#### SUPPLIED INFORMATION

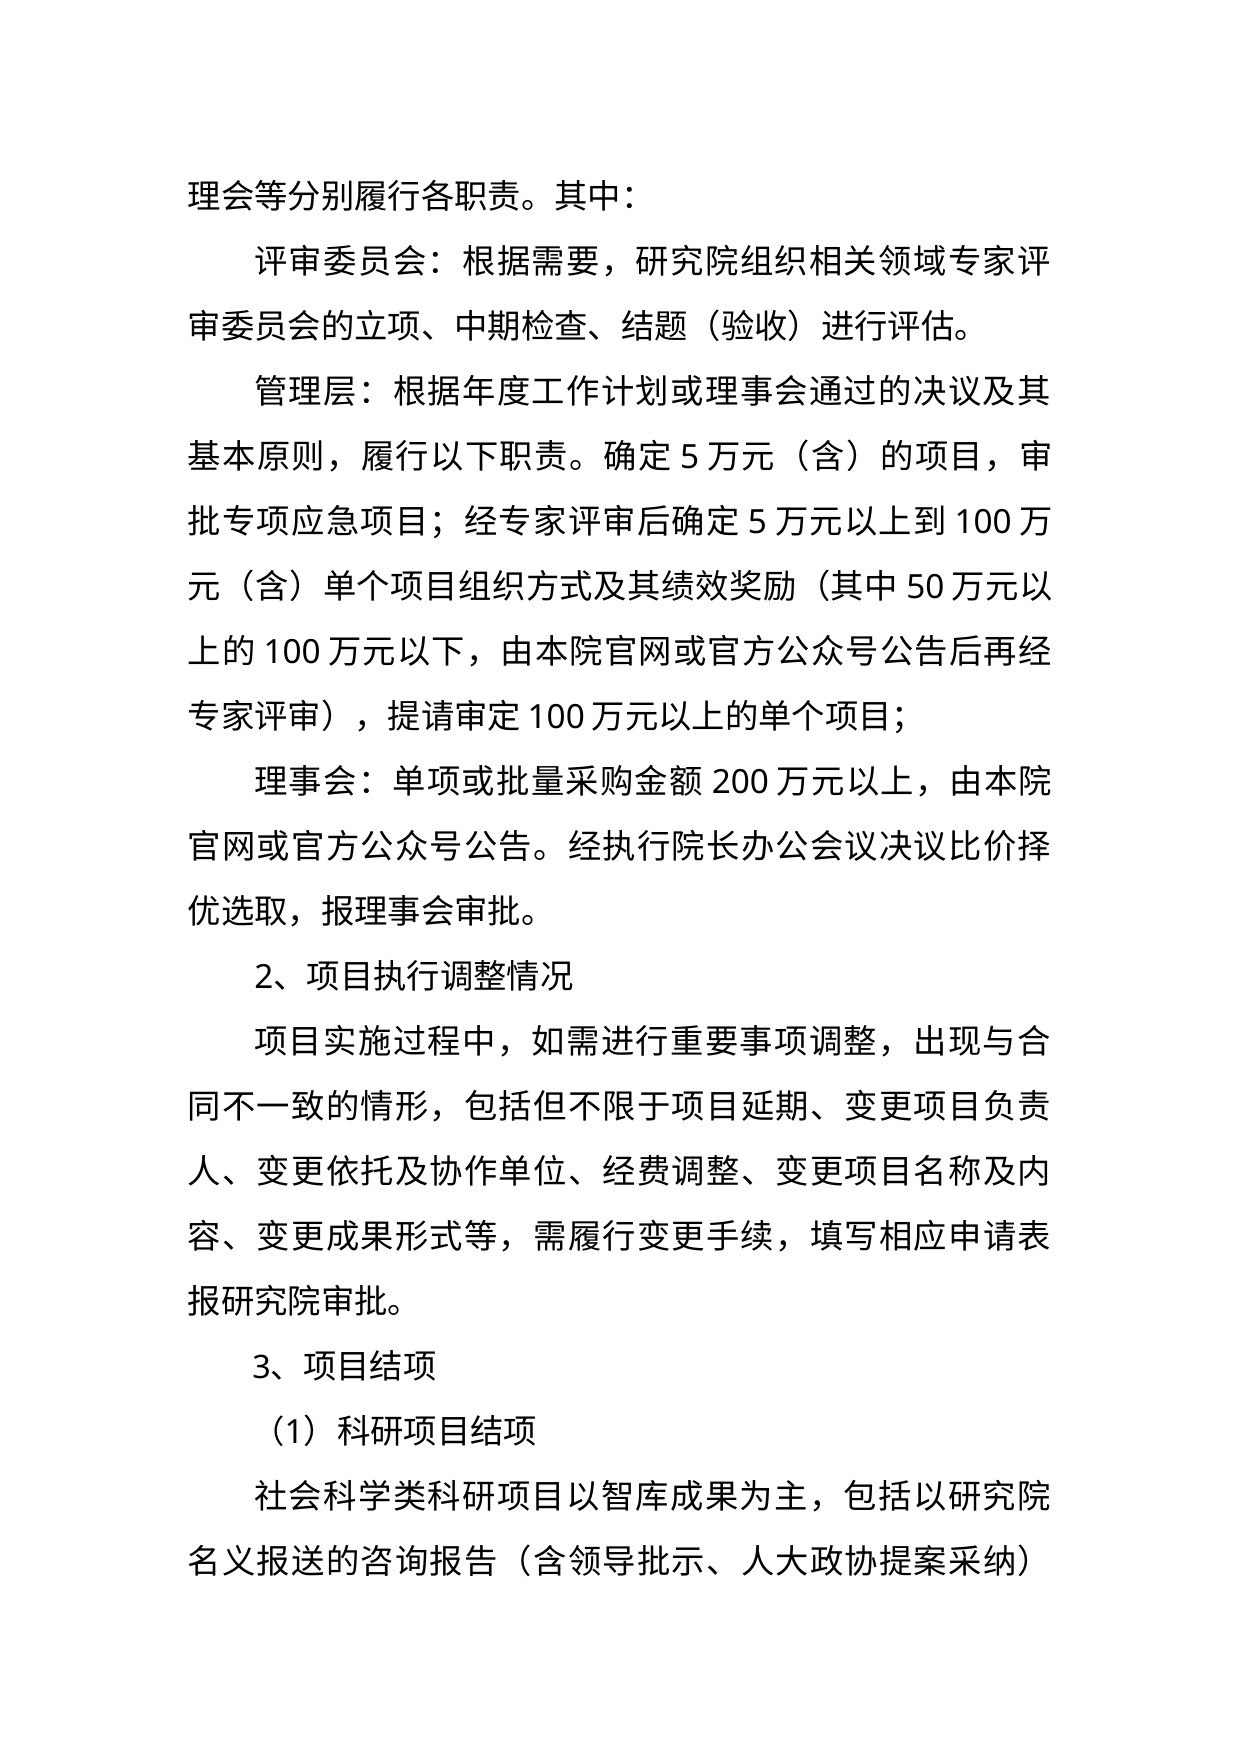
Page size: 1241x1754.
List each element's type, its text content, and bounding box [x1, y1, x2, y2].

text 项目实施过程中，如需进行重要事项调整，出现与合同不一致的情形，包括但不限于项目延期、变更项目负责人、变更依托及协作单位、经费调整、变更项目名称及内容、变更成果形式等，需履行变更手续，填写相应申请表，报研究院审批。 [187, 1007, 1053, 1332]
text （1）科研项目结项 [187, 1397, 1053, 1462]
text 理事会：单项或批量采购金额200万元以上，由本院官网或官方公众号公告。经执行院长办公会议决议比价择优选取，报理事会审批。 [187, 747, 1053, 942]
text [187, 162, 1053, 227]
list 项目执行调整情况 [187, 942, 1053, 1007]
text 评审委员会：根据需要，研究院组织相关领域专家评审委员会的立项、中期检查、结题（验收）进行评估。 [187, 227, 1053, 357]
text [187, 1462, 1053, 1592]
text 3、项目结项 [187, 1332, 1053, 1397]
text 管理层：根据年度工作计划或理事会通过的决议及其基本原则，履行以下职责。确定5万元（含）的项目，审批专项应急项目；经专家评审后确定5万元以上到100万元（含）单个项目组织方式及其绩效奖励（其中50万元以上的100万元以下，由本院官网或官方公众号公告后再经专家评审），提请审定100万元以上的单个项目； [187, 357, 1053, 747]
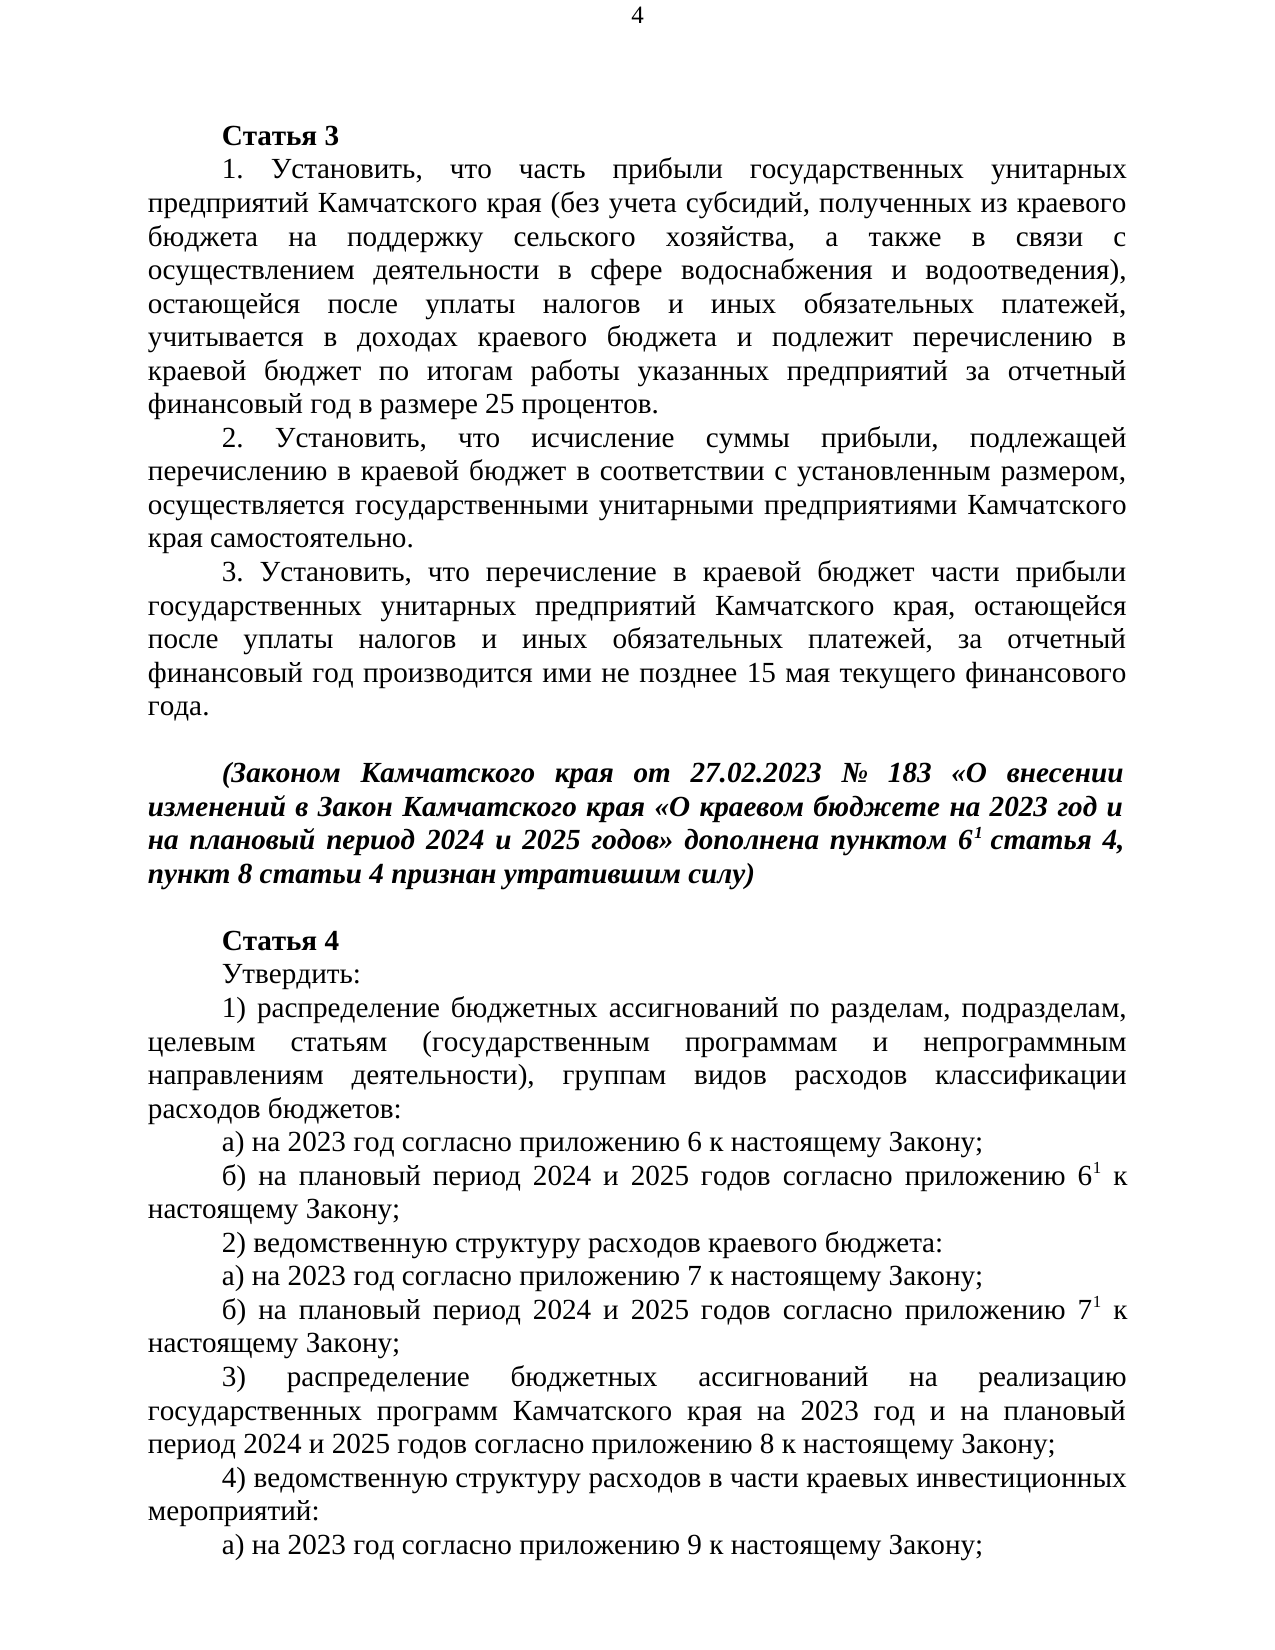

#### WHAT THE TASK ASKS
Where pictures sit among the data above, omit them, and output the rest exactly.

#### FINISHED TASK
Page size: 1241x1754.
List each element's type, its text content, and bounding box [x1, y1, x2, y2].

text 项目实施过程中，如需进行重要事项调整，出现与合同不一致的情形，包括但不限于项目延期、变更项目负责人、变更依托及协作单位、经费调整、变更项目名称及内容、变更成果形式等，需履行变更手续，填写相应申请表，报研究院审批。 [187, 1007, 1053, 1332]
text （1）科研项目结项 [187, 1397, 1053, 1462]
text 理事会：单项或批量采购金额200万元以上，由本院官网或官方公众号公告。经执行院长办公会议决议比价择优选取，报理事会审批。 [187, 747, 1053, 942]
text [187, 162, 1053, 227]
list 项目执行调整情况 [187, 942, 1053, 1007]
text 评审委员会：根据需要，研究院组织相关领域专家评审委员会的立项、中期检查、结题（验收）进行评估。 [187, 227, 1053, 357]
text [187, 1462, 1053, 1592]
text 3、项目结项 [187, 1332, 1053, 1397]
text 管理层：根据年度工作计划或理事会通过的决议及其基本原则，履行以下职责。确定5万元（含）的项目，审批专项应急项目；经专家评审后确定5万元以上到100万元（含）单个项目组织方式及其绩效奖励（其中50万元以上的100万元以下，由本院官网或官方公众号公告后再经专家评审），提请审定100万元以上的单个项目； [187, 357, 1053, 747]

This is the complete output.